During her residency, Elizabeth Pedler recorded interviews with community members, capturing documentation of plants, landscapes, and land management practices. The participants included farmers, Noongar elders, biologists, and local artists, who focused on the changing landscape, endemic and introduced species, and water ecologies, shaped by geographical and human factors. In doing so, she explored the everyday lives and interests of people whose way of life was very different to her own. Navigating different life experiences and perspectives on farming, animal husbandry, climate, and food, Pedler discussed with locals their perspectives on how they relate to the land on which they live, working to understand, as an outsider to the community, how the distances between them were formed and what can be learned from different perspectives.
Amongst the stories are field recordings by Josten Myburgh and the voices of Juno and Esmae, two girls who were born into the project — Juno to Pedler and her husband Andrew and Esmae to local hosts Kerry and Richard. Bringing together human stories, site recordings, video of plant life, and sculpture of the two children with clay partially sourced from Richard and Kerry’s dam, the artwork shares the stories written across the landscape of Wellstead and looks to the shifting future — of climate, community and landscape — these two girls may yet see.
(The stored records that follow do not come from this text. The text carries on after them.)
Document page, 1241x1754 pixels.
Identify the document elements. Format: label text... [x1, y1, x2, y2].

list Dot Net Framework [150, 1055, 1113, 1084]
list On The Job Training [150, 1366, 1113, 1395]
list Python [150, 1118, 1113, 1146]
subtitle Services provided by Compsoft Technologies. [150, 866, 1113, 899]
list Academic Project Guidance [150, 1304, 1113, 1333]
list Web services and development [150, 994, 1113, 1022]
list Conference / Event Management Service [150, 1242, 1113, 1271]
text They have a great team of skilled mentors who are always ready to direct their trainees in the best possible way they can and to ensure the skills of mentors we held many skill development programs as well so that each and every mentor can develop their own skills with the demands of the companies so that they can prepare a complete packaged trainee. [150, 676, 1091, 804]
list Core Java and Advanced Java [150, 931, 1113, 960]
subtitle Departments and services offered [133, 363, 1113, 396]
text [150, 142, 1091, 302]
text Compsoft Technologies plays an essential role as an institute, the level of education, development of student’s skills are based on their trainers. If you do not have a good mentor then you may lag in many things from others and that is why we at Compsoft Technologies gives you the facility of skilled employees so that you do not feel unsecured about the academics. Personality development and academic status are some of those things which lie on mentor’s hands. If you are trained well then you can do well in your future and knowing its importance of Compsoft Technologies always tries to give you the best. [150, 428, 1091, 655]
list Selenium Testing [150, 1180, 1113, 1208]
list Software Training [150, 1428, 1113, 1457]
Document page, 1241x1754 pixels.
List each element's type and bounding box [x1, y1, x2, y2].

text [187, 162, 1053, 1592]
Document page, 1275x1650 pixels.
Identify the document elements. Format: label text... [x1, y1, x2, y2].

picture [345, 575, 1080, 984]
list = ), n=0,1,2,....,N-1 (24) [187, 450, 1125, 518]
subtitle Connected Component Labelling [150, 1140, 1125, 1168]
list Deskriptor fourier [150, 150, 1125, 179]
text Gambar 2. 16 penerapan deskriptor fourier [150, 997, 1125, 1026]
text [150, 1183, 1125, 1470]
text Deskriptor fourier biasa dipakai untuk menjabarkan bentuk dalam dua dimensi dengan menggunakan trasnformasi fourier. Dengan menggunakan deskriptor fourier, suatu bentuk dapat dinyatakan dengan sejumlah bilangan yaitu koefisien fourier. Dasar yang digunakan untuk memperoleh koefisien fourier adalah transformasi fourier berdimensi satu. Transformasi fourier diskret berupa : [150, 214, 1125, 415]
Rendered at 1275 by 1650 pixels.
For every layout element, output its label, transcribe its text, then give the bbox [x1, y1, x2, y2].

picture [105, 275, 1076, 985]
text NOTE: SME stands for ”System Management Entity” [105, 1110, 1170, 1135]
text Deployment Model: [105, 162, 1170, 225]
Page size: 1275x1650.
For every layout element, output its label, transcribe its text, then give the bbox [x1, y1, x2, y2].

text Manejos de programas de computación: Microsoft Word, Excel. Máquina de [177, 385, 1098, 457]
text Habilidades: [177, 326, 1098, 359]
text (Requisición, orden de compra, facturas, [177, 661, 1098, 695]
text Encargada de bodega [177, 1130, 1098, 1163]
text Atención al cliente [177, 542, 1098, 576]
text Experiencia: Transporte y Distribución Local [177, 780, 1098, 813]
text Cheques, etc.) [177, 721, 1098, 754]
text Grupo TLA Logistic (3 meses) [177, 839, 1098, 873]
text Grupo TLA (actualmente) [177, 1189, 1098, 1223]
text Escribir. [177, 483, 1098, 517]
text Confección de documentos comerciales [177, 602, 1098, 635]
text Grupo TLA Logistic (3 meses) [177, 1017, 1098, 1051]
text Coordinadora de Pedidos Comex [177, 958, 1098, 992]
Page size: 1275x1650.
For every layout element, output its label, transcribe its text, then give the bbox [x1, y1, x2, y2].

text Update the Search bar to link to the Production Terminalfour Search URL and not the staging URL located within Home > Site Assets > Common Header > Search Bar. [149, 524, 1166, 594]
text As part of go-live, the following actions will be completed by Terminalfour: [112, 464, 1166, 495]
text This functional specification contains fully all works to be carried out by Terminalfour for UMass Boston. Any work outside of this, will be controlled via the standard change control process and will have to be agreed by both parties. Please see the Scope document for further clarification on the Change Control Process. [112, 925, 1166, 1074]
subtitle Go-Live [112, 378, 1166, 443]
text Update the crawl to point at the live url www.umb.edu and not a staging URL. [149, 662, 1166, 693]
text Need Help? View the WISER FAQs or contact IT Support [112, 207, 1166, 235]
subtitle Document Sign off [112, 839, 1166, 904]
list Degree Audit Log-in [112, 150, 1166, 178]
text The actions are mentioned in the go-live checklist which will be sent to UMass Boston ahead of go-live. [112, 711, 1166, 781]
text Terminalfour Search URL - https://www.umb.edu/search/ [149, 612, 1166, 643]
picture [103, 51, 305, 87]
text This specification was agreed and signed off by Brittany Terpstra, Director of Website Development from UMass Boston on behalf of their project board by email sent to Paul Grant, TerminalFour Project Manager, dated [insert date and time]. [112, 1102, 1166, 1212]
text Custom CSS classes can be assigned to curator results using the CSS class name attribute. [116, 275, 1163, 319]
Presented alongside Pedler’s installation is a selection of engravings by Joseph Banks, chosen by members of the Wellstead community who selected the flora they recognised growing in their area, entwined with the daily lives of the community. The scientific and detail-oriented recreations of each plant species is juxtaposed with the varied stories of agriculture, conservation, revegetation, and regenerative initiatives from interviews with community members, occasionally overlapping with the sounds of children chattering or crying, to present a story of how the landscape is impacted by and impacts human stories. In this way, Pedler presents the story of Wellstead as a story that cannot be captured solely within a precise engraving, but a messy entangling of human and non-human lives with connections, interdependencies, and relationships with others.